Eight Men Out: Scandal That Shook Baseball

 

It was almost unthinkable: players throwing the World Series?  Yet, that's what happened--or maybe didn't happen--in the fall of 1919.

 

The players on the Charles Comiskey's 1919 Chicago White Sox team were a fractious lot.  The club was divided into two "gangs" of players, each with practically nothing to say to the other.

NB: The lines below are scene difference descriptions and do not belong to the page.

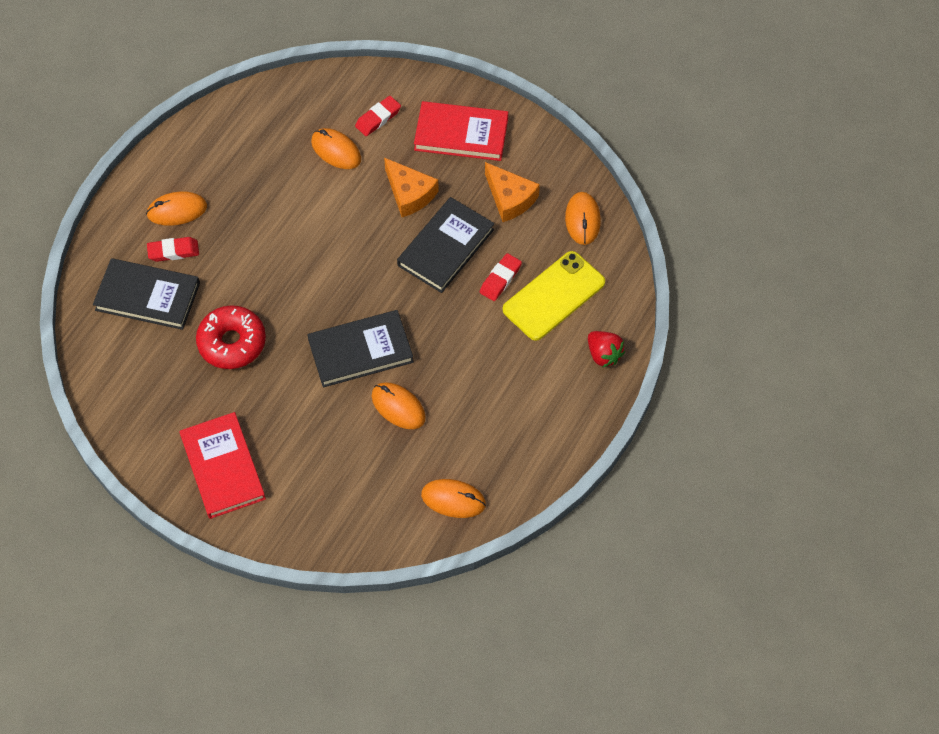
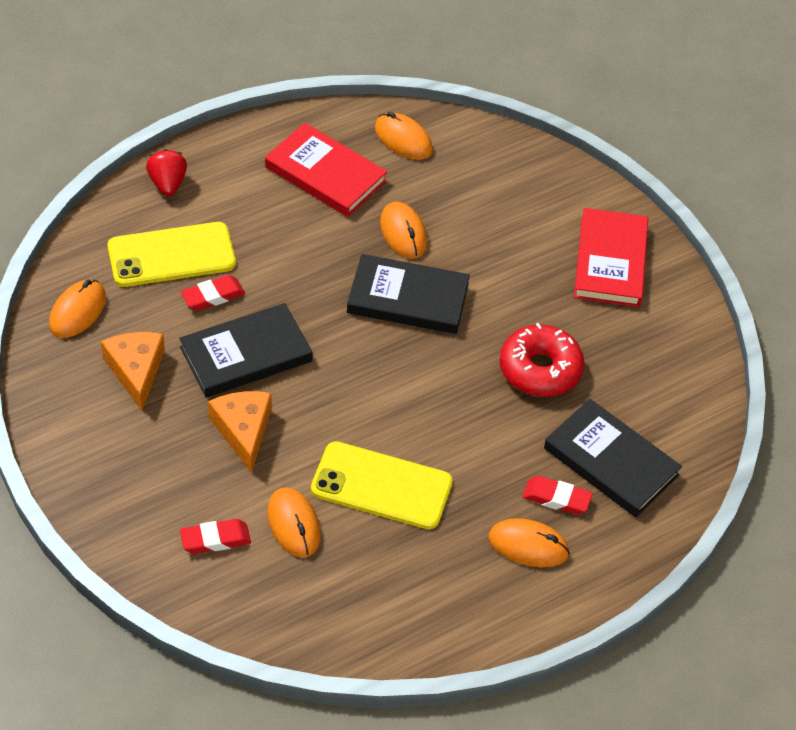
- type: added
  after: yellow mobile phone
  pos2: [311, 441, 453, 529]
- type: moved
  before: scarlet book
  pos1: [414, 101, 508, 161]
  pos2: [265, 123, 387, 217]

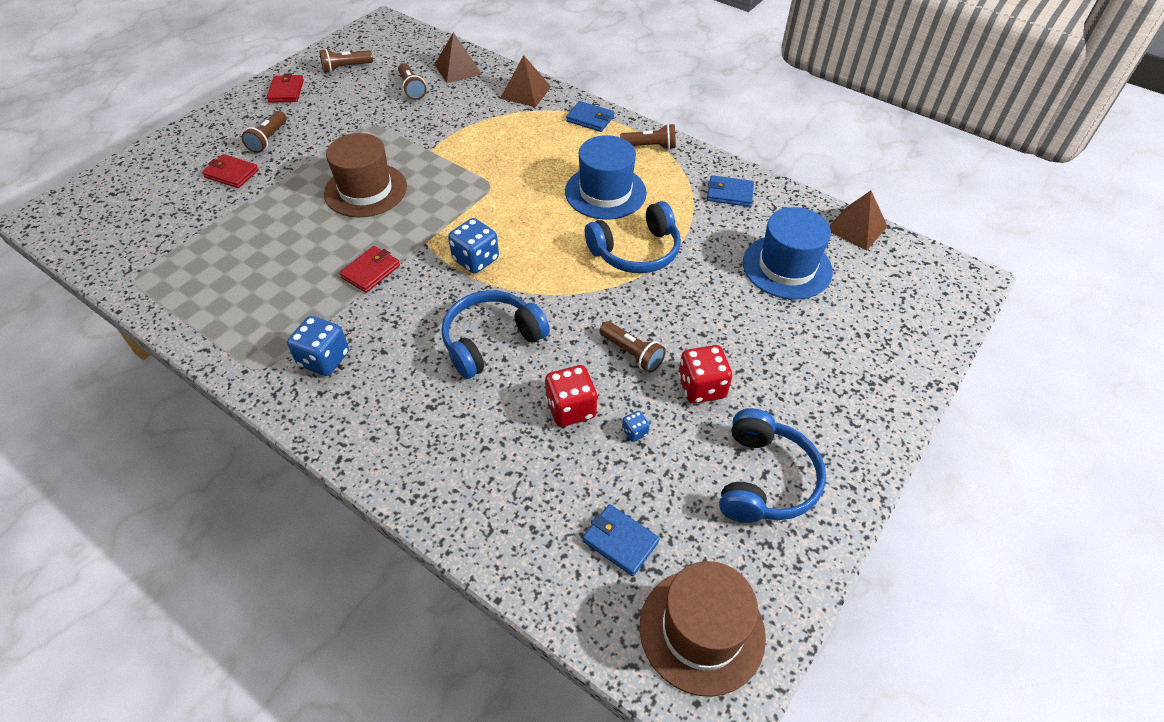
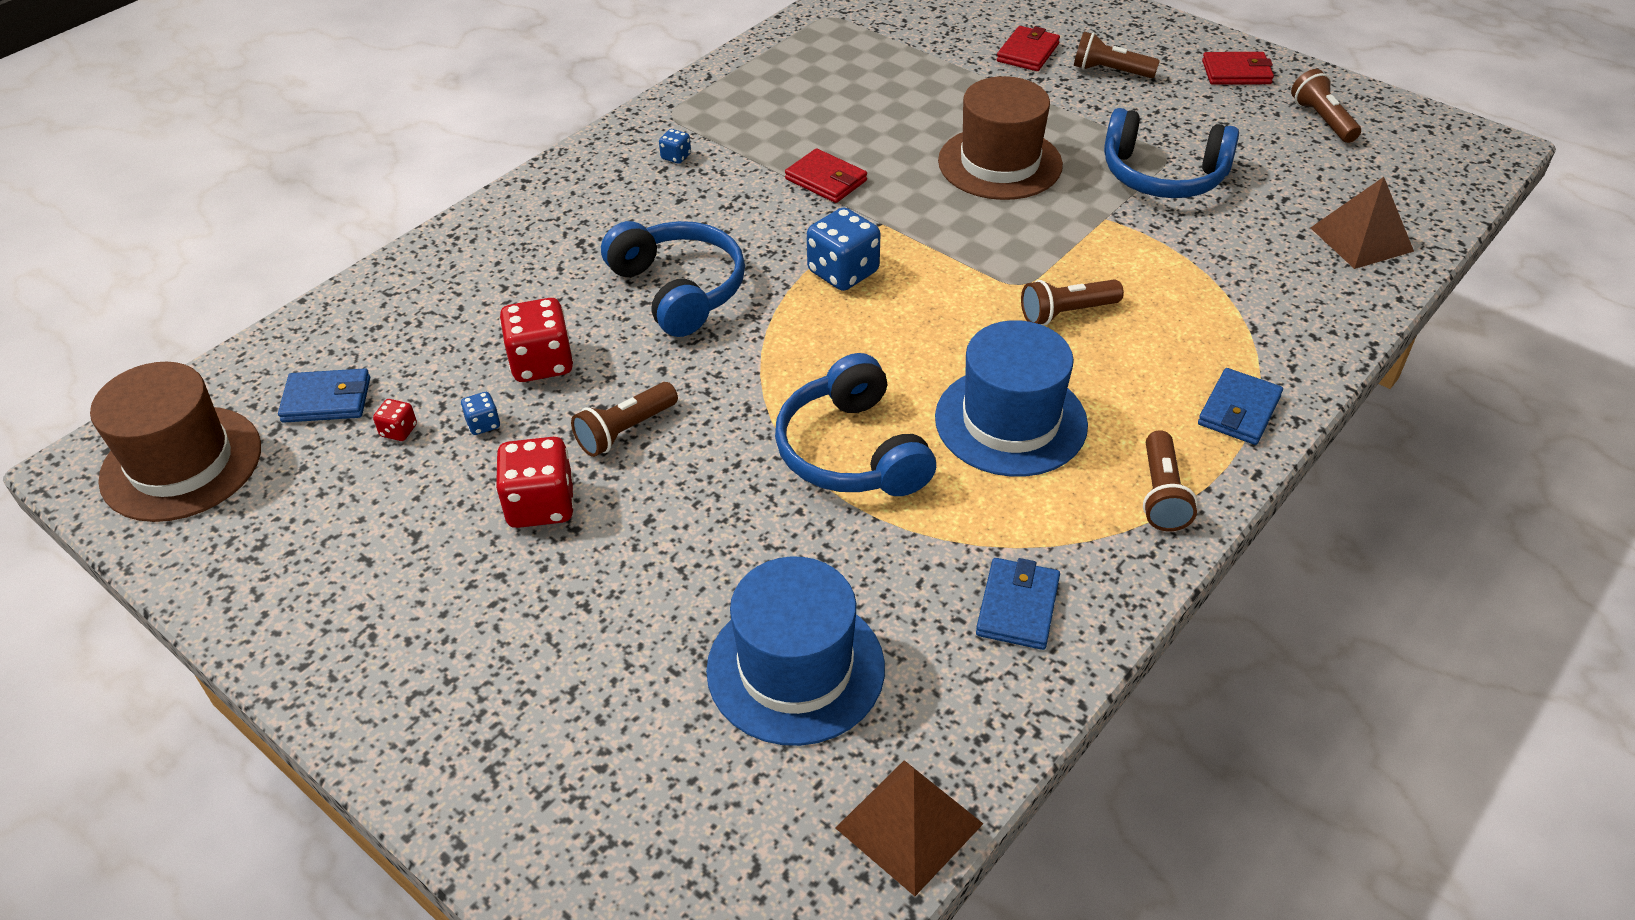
- type: removed
  before: russet pyramid shape
  pos1: [500, 55, 551, 107]
- type: added
  after: scarlet game die
  pos2: [373, 399, 417, 441]
- type: moved
  before: russet flashlight
  pos1: [398, 63, 426, 100]
  pos2: [1021, 279, 1124, 326]
- type: moved
  before: royal blue over-ear headphones
  pos1: [719, 408, 826, 523]
  pos2: [1104, 108, 1239, 198]
- type: turned
  before: royal blue wallet
  pos1: [583, 504, 660, 576]
  pos2: [278, 369, 370, 423]
  turn: 45
- type: resized
  before: royal blue game die
  pos1: [287, 316, 349, 376]
  pos2: [659, 129, 691, 164]
  scale: 0.48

Together they formed the best team in baseball--perhaps one of the best teams that ever played the game, yet they--like all ball players of the time--were paid a fraction of what they were worth.  Because of baseball's reserve clause, any player who refused to accept a contract was prohibited from playing baseball on any other professional team.  The White Sox owner paid two of his greatest stars, outfielder "Shoeless" Joe Jackson and third baseman Buck Weaver, only $6000 a year.  Comiskey's decision to save expenses by reducing the number of times uniforms were laundered gave rise to the original meaning of "The Black Sox."  Comiskey has been labeled the tyrant and tightwad whose penurious practices made his players especially willing to sell their baseball souls for money, but in fact he was probably no worse than most owners--in fact, Chicago had the highest team payroll in 1919.  In the era of the reserve clause, gamblers could find players on lots of teams looking for extra cash--and they did.

 

In 1963, Eliot Asinof published Eight Men Out, a book about the Black Sox scandal which later became a popular movie and has, more than any other work, shaped modern understanding of the most famous scandal in the history of sports.  In Asinof's telling of history, the bitterness Sox players felt about their owner led members of the team to enter into a conspiracy that would forever change the game of baseball.  Asinof suggested that Comisky's skinflint maneuvers made key players ready to jump at the chance to make some quick money.  For example, Asinof wrote that Sox pitcher Eddie Cicotte was intensely irritated when, in September of 1917, as Cicotte approached a 30-win season that would win him a promised $10,000 bonus, Comiskey had his star pitcher benched rather than be forced to come up with the extra cash.  Whether the story about the denied bonus or true is subject of dispute among baseball historians.